How concerned about contrast ratio should I really be? I read an article that manufactures don't truly know what the contrast ratio is and consumers should be more concerned about lumens than the contrast ratio. Would love to hear all of your thoughts ?


----------



## mvision7m (Feb 9, 2013)

Dream Theater said:


> How concerned about contrast ratio should I really be? I read an article that manufactures don't truly know what the contrast ratio is and consumers should be more concerned about lumens than the contrast ratio. Would love to hear all of your thoughts ?
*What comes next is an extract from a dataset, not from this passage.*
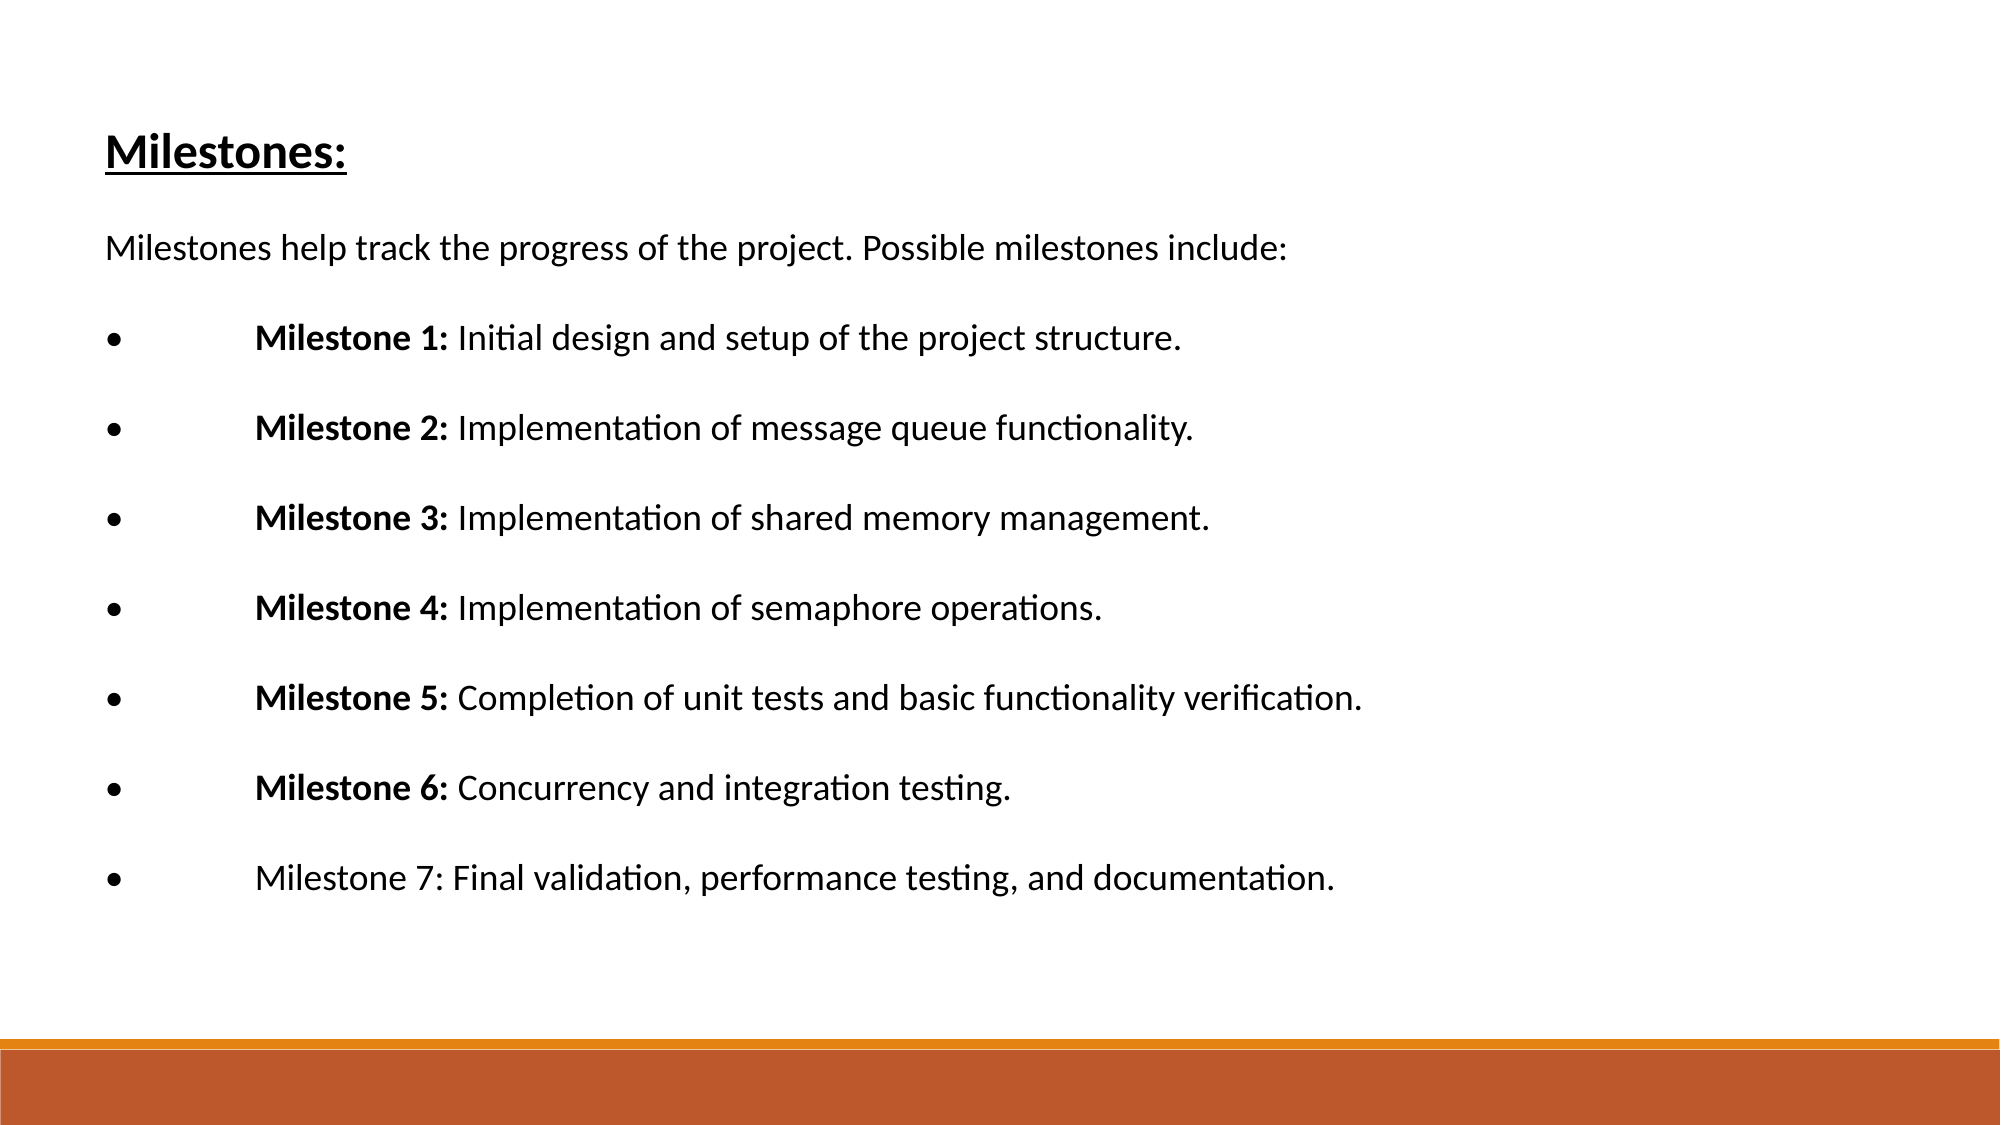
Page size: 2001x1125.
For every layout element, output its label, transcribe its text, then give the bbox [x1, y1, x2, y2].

text_box Milestones: Milestones help track the progress of the project. Possible milestones include: • Milestone 1: Initial design and setup of the project structure. • Milestone 2: Implementation of message queue functionality. • Milestone 3: Implementation of shared memory management. • Milestone 4: Implementation of semaphore operations. • Milestone 5: Completion of unit tests and basic functionality verification. • Milestone 6: Concurrency and integration testing. • Milestone 7: Final validation, performance testing, and documentation. [90, 110, 1893, 906]
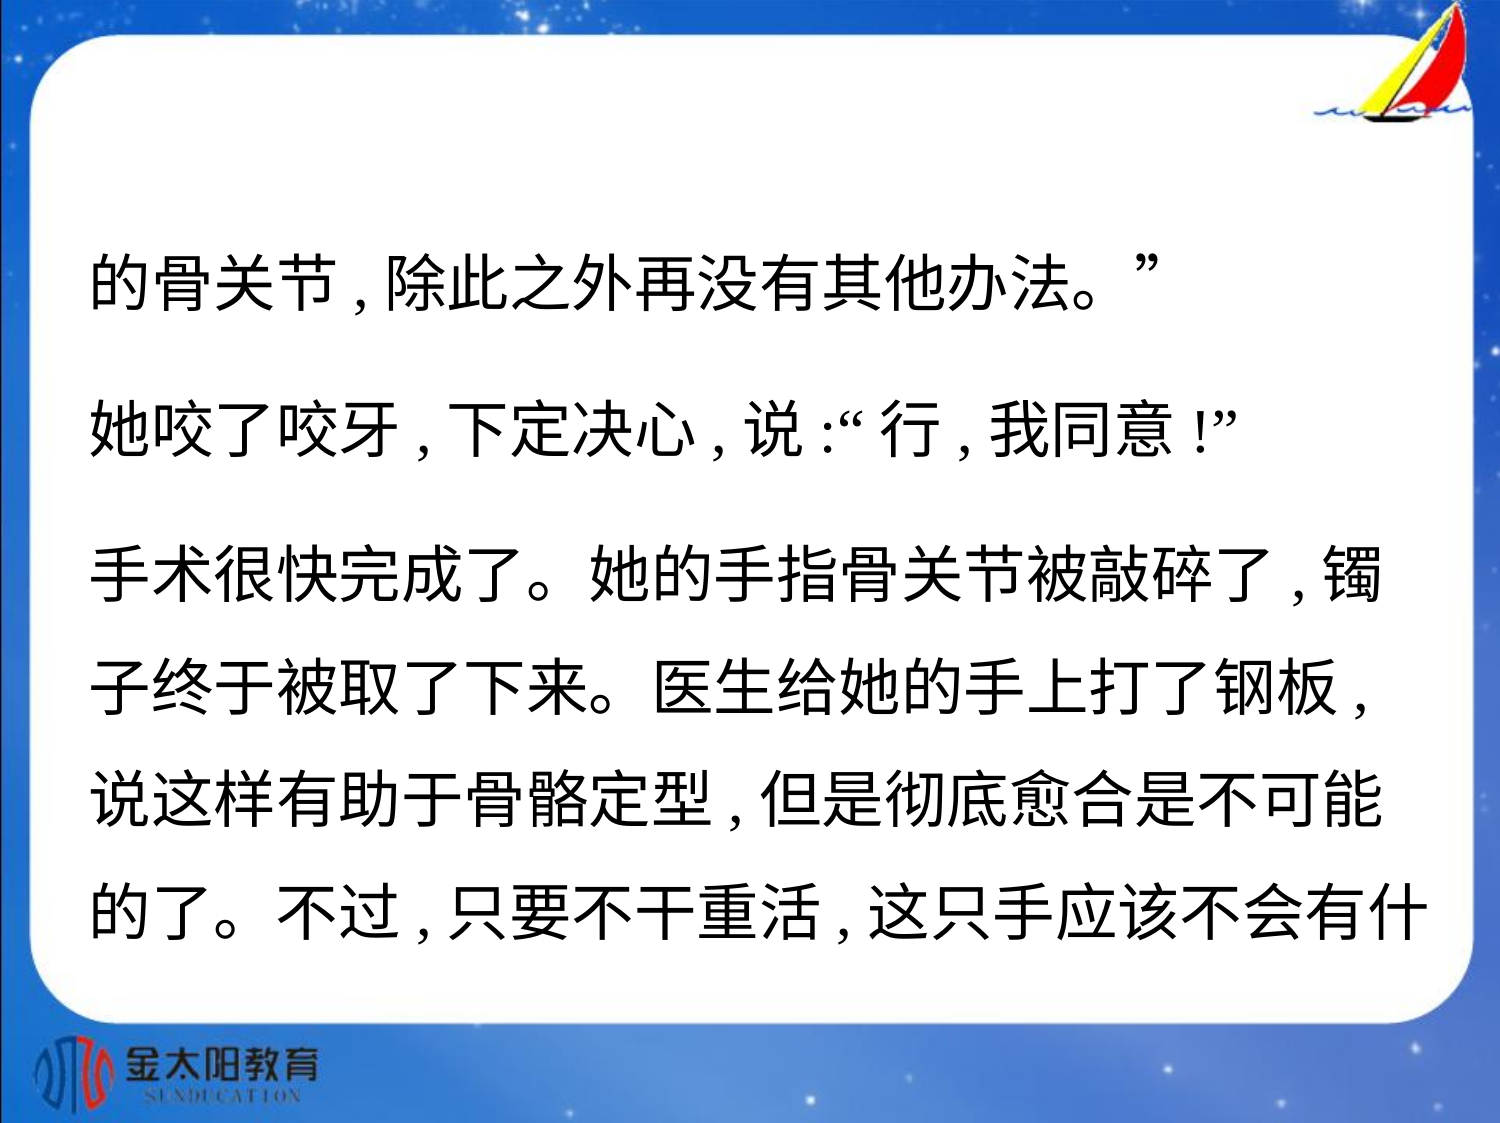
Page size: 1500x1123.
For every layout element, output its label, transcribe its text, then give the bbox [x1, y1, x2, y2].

As far as I know and have ever read, native contrast is the number one aspect of picture quality followed by color saturation and accuracy then resolution, motion handling and video processing. The first two have always been at the top, the remaining three in different respective places.


----------



## willis7469 (Jan 31, 2014)

My experience has been contrast ratios as published by the manufacturer, should be taken with a grain of salt. Since none of them use the same method to measure them, there isn't really a consistent reference point IMO. I usually find reviews of models I'm interested in and make a judgement based on professional test results. 
Also, OT, but am I the only one who thinks having your brand new tv calibrated is like having your new sports car tuned up for 10% of the cost? (I know apples and oranges)


----------